The Kenya Film Classification Board (KFCB) Chairperson Njogu wa Njoroge has directed the board to revoke demand letters sent to YouTube content creators directing them to obtain licenses for their content.

In a statement on Friday, May 25 night, Njoroge said content creators should be supported and encouraged by the government and not suppressed.

“Our content creators should be supported all the way. They should be encouraged and supported 100%. We should be training our youth on monetization, and we are deliberate on that matter.

“I have directed the management to withdraw the notices and organize for an engagement with all the stakeholders. We should be talking about thousands of opportunities, if not hundreds of thousands of jobs in the digital media,” Njoroge stated.

Earlier, KFCB acting CEO Paskal Opiyo had written to a number of creatives giving them a 14-day ultimatum to obtain licenses from the board.

File image of KFCB Chair Njogu wa Njoroge.

Opiyo also asked the content creators to submit their videos to KFCB for examination and classification before they are shared with the public.
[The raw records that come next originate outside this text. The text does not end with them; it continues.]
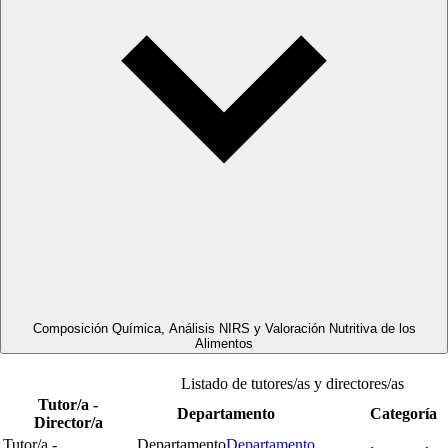
Composición Química, Análisis NIRS y Valoración Nutritiva de los
Alimentos
Listado de tutores/as y directores/as
Tutor/a -
Departamento
Categoría
Director/a
Tutor/a -
Departamento
Departamento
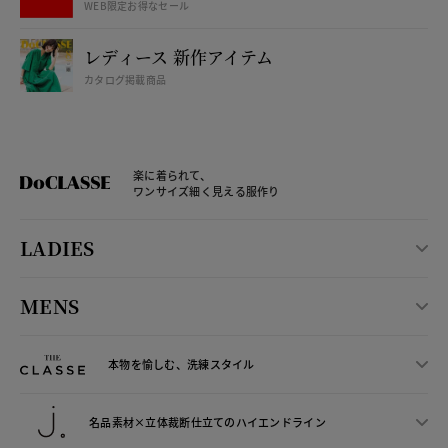
WEB限定お得なセール
レディース 新作アイテム
カタログ掲載商品
楽に着られて、
ワンサイズ細く見える服作り
LADIES
MENS
本物を愉しむ、洗練スタイル
名品素材×立体裁断仕立ての
ハイエンドライン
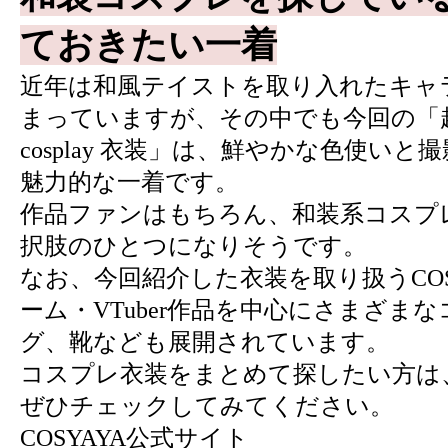
ておきたい一着
近年は和風テイストを取り入れたキャ
まっていますが、その中でも今回の「
cosplay 衣装」は、鮮やかな色使い
魅力的な一着です。
作品ファンはもちろん、和装系コスプ
択肢のひとつになりそうです。
なお、今回紹介した衣装を取り扱うCOS
ーム・VTuber作品を中心にさまざま
グ、靴なども展開されています。
コスプレ衣装をまとめて探したい方は、
ぜひチェックしてみてください。
COSYAYA公式サイト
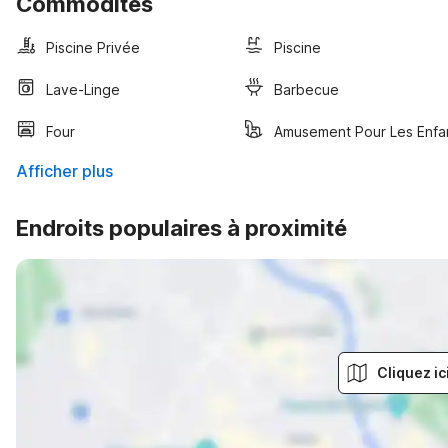
Commodités
Piscine Privée
Piscine
Lave-Linge
Barbecue
Four
Amusement Pour Les Enfa
Afficher plus
Endroits populaires à proximité
Cliquez ic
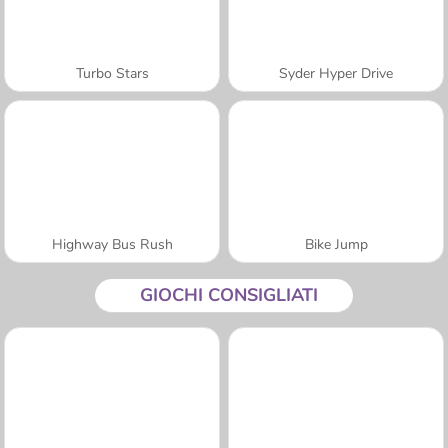
Turbo Stars
Syder Hyper Drive
Highway Bus Rush
Bike Jump
GIOCHI CONSIGLIATI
He warned that they would face legal action if they failed to comply with the directives.

“Take notice that unless you comply with the above in the next fourteen (14) days, we shall institute legal proceedings in accordance with the provisions of the Films and Stage Plays Act and other relevant laws, without further reference to you and at your own risks as to costs and other attendant consequences thereto,” Opiyo stated.

The letters from the acting CEO drew mixed reactions from netizens with creatives wondering why KFCB was regulating them before having a stakeholder engagement.

Some of the content creators who received the demand letters were; Oga Obina, Jacky Vike, Abel Mutua, Njugush, YY, and Mulamwah.